Tamara Lempicka had a long and eventful life, born in Poland, she died at the age of nearly 80 in Mexico. She was fortunate to live long enough see her work come back into fashion, a destiny afforded to few artists of the same period.
Perhaps because her work came to typify an époque, an age that became glamorous again in 1970s.
More of a gay socialite than an avant-garde artist, she popularised cubism for a smart, cosmopolitan set. Her beauty and intelligence allowed her to whirl through the beau-monde of pre-war Europe collecting lovers of both sexes and painting portraits wherever she went, a courtesan who sold her work as well as herself. Famous her encounter with D’Annunzio, poet, fascist man of action and despite his lackluster physique, tireless womaniser -Tamara was a must for his collection.

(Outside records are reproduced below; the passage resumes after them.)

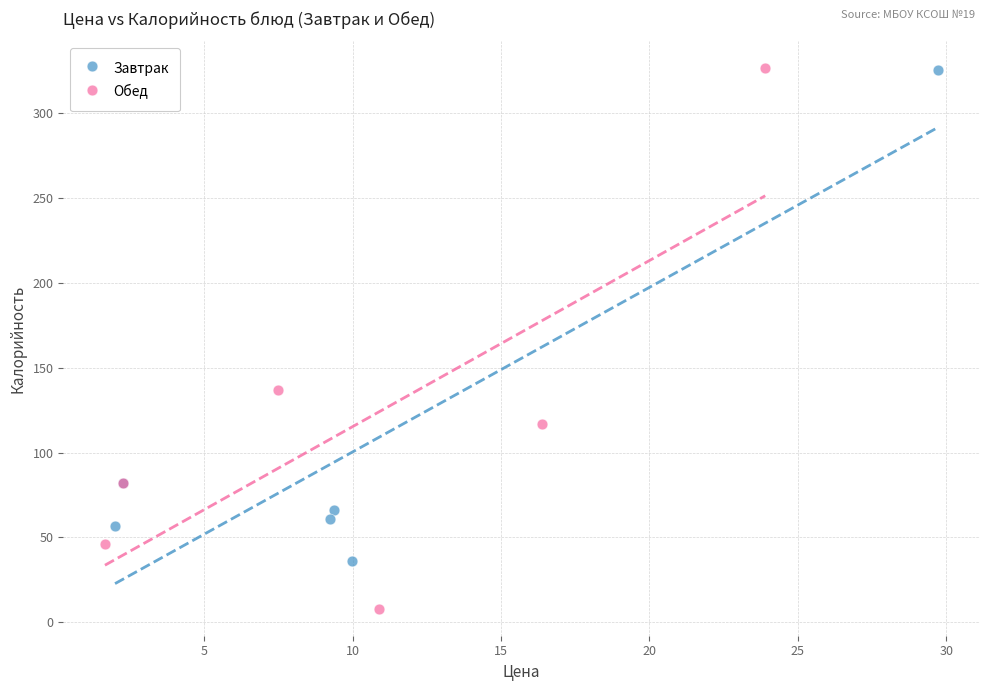

Which series reaches the minimum Y coordinate?

Обед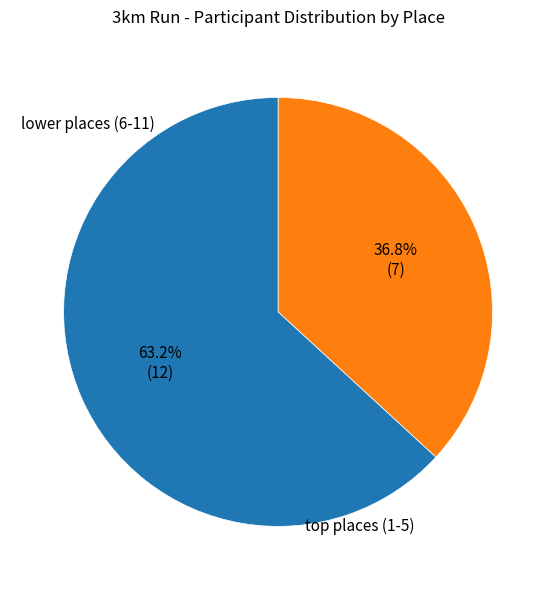

How many slices are in this pie chart?

2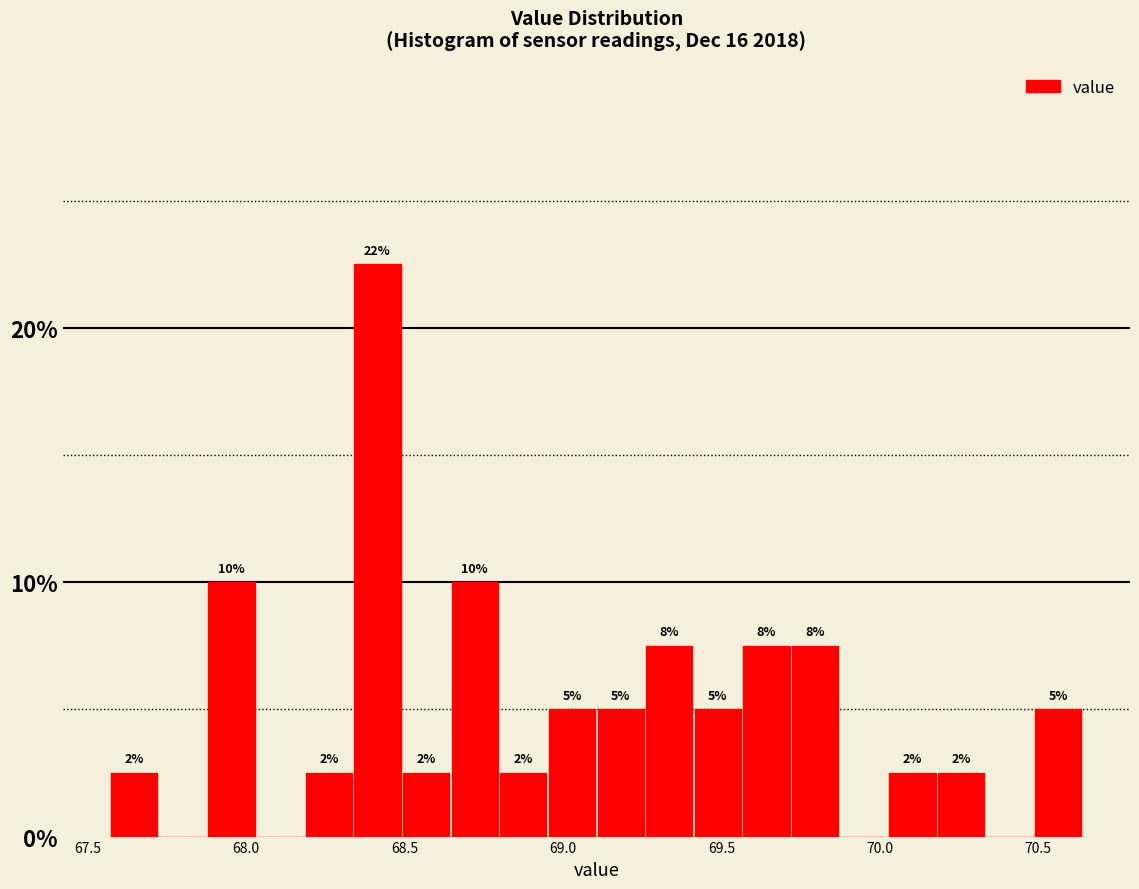

Read against the x-axis, roughly where is the centre of the tallest bar?

68.40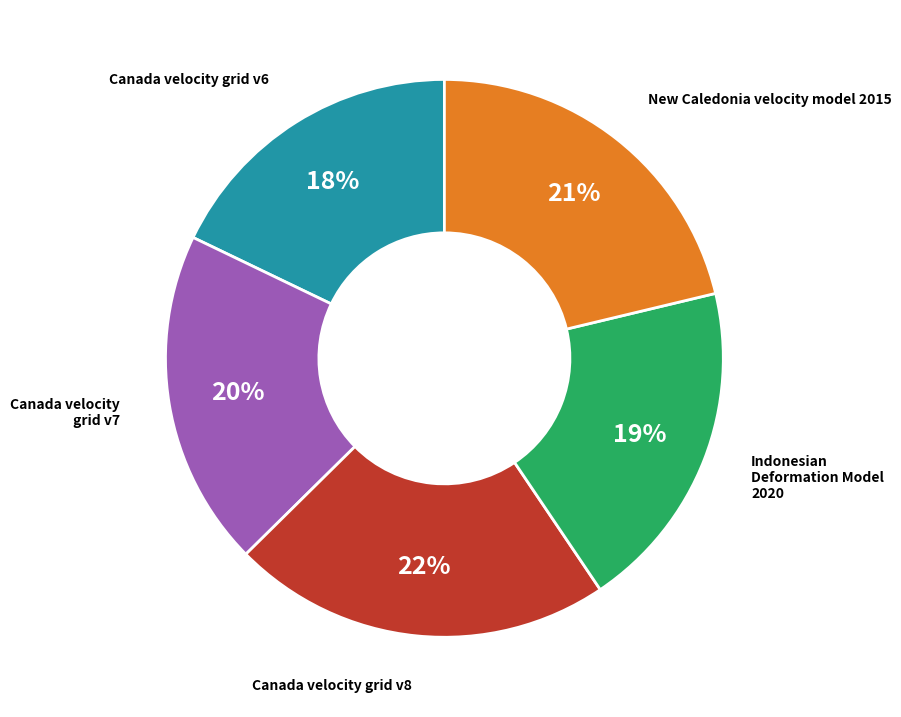

Does Canada velocity grid v6 account for over 50% of the chart?

No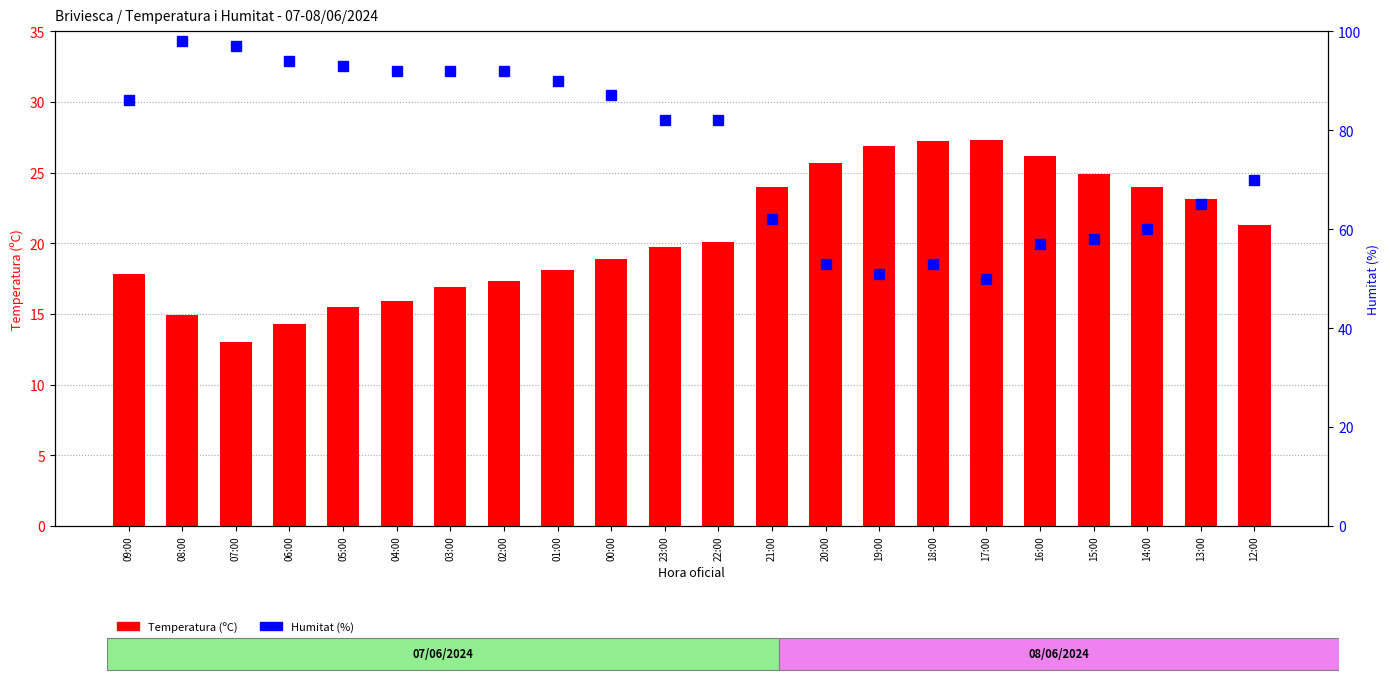

Rank the series by their average value, from lowest to highest.

Temperatura (ºC), Humitat (%)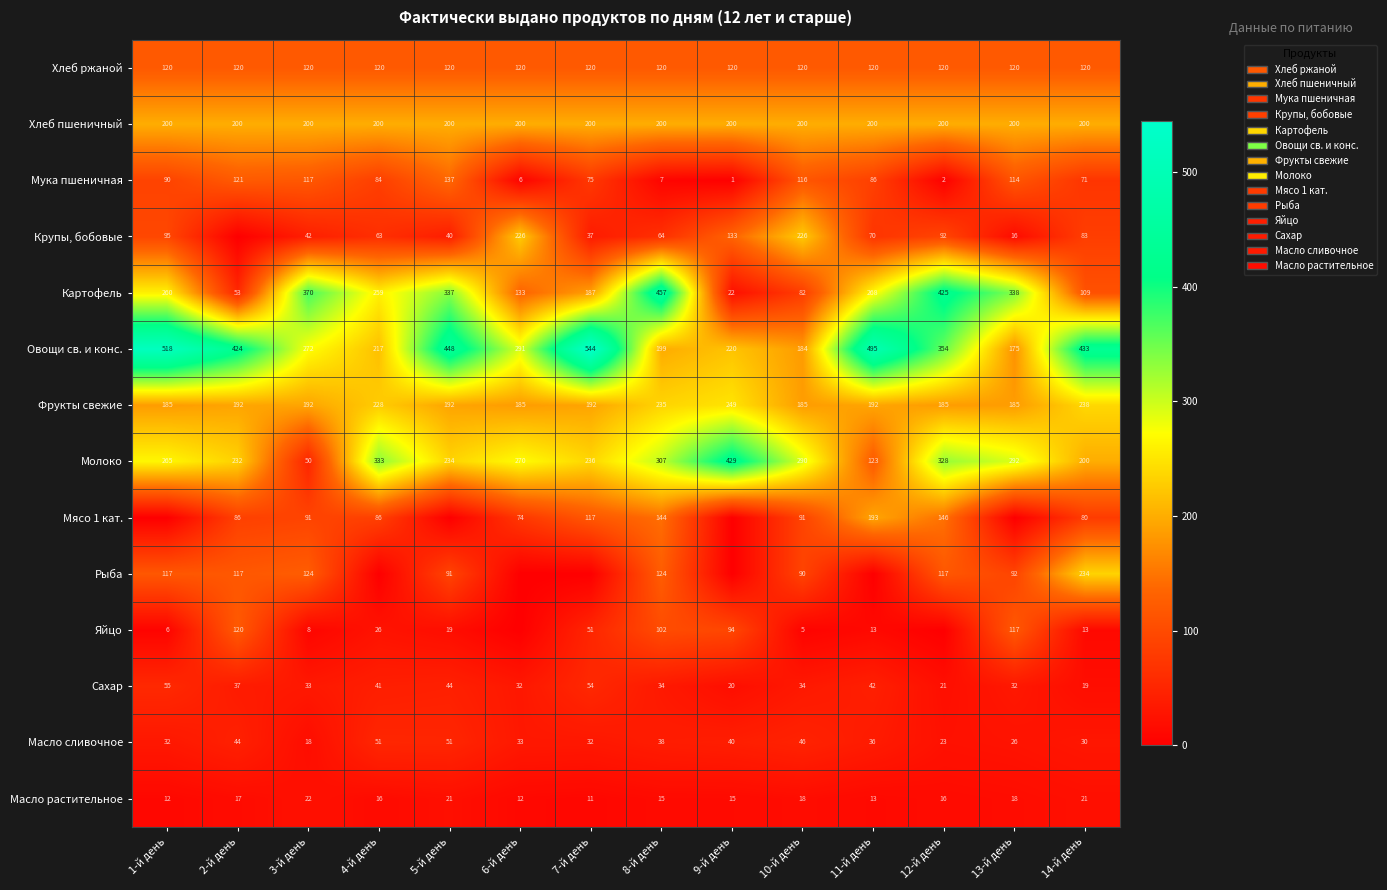

What is the greatest value displayed?

544.4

Their courtship was mainly epistolary and when they met to paint his portrait, she later said, “I don’t know what I expected, but I found a lecherous dwarf”. This was one butterfly that escaped him and sadly the portrait went unfinished.
The striking, hard transversal spotlight lends itself to photography as Tamara herself borrowed the technique from cinema lighting.
But whereas the cinematographer would soften the harsh spotlight with soft focus, the painter uses the hardness for effect. Art Deco made much of these hard lines, flat surfaces with acute angles; her genius was to encapsulate the essence of Deco in her portraits. Each portrait has one dominant colour so that one could make a rainbow exhibition of her work arcing from the red of Bella Rafaela on to the blue of “The Musician”, the brilliant, brief spectrum of the Jazz Age. A curiosity of the painting is that although high in detail the model is Eve herself, she has no navel.
My version is immediately recognisable as a Lempicka, it shares the cross lighting of a single spotlight. The model was a shy gym teacher who brought the weights with her.